August Neidhardt von Gneisenau an seine Gattin Karoline

vom 07.06.1813.

Reichenbach, den 7. Juni 1813.

Es ist ein Waffenstillstand geschlossen worden, der 7 Wochen dauern soll. Ein Strich von Schlesien, der in der Gegend der Riesenkoppe anfängt und an der Oder sich endet, ist für neutral erklärt. Nach den Worten des darüber geschlossenen Traktats könntest Du also wieder in diesen neutralen Strich Landes zurückkehren, ich halte es aber doch für sicherer, daß Du dies nicht tust. Wohl aber bin ich der Meinung, daß Du vorjetzt nach Schlesien zurückgehest, vielleicht am besten nach der Grafschaft Glatz, in einen der dortigen Badeörter, die sich zwar etwas gefüllt haben sollen, wahrscheinlich nun aber sich wieder leeren werden. Doch überlasse ich alles Deinem Ermessen.

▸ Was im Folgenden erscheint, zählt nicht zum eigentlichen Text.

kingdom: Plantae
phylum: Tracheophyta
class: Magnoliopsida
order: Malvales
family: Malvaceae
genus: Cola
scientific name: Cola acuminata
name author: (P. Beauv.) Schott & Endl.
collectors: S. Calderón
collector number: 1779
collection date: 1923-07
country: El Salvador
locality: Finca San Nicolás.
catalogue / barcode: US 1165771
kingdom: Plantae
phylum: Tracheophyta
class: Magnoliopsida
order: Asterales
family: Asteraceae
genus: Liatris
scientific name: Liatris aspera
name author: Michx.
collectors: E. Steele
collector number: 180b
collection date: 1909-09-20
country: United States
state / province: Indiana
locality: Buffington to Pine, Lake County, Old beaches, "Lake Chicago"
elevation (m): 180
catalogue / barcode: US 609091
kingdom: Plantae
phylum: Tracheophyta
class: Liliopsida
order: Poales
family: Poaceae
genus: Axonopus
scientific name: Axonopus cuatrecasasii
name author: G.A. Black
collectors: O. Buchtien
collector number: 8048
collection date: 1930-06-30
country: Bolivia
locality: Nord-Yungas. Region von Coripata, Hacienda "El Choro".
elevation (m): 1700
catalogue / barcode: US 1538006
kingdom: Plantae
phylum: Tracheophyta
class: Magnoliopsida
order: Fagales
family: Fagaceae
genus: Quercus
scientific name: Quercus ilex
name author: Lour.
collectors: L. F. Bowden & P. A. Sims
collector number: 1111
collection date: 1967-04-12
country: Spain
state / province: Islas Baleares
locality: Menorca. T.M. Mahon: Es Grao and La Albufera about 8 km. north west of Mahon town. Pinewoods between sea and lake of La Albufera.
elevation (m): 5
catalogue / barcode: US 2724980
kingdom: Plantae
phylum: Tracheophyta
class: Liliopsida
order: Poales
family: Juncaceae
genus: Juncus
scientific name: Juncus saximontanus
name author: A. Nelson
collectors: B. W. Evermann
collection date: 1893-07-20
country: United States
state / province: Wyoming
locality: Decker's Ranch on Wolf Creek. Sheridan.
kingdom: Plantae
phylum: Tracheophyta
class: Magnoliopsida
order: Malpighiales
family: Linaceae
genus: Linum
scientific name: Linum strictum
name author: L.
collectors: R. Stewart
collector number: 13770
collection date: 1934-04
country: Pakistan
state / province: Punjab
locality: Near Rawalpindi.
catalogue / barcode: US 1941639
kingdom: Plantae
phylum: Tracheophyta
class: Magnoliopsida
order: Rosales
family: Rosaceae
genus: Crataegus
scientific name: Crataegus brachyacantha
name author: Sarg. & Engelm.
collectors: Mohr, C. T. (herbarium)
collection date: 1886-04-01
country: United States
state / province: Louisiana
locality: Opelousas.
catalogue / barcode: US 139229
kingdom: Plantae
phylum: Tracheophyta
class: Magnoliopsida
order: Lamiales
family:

Ich für meine Person bin aus dem Blücherschen Hauptquartier zur Person des Königs berufen worden. Noch nahe ich selbigen nicht gesehen, denn er wohnt zu Neudorf, aber wir haben gestern hier bereits Beratschlagungen gehalten und in Zeit von einer Stunde gehe ich nach Neudorf ab. Ich werde wahrscheinlich eine andere Bestimmung erhalten und alle Verteidigungsanstalten in Schlesien unter meinen Befehl bekommen, eine Arbeit, vor der mir graut unter allen den verschiedenen schädlichen Einwirkungen, die ich aber dann übernehmen will, damit aus allen den vielen versplitterten Mitteln ein Ganzes werde und soviel Opfer nicht verlorengehen. Wo ich während dieses Geschäftes meinen Sitz haben werde, weiß ich noch nicht.

Dieser Waffenstillstand, der dem Feind weit nötiger und nützlicher ist, als uns, wird bei der Armee sehr übel aufgenommen werden. Ich bin sehr unmutig darüber, sowie über die Führung des Ganzen.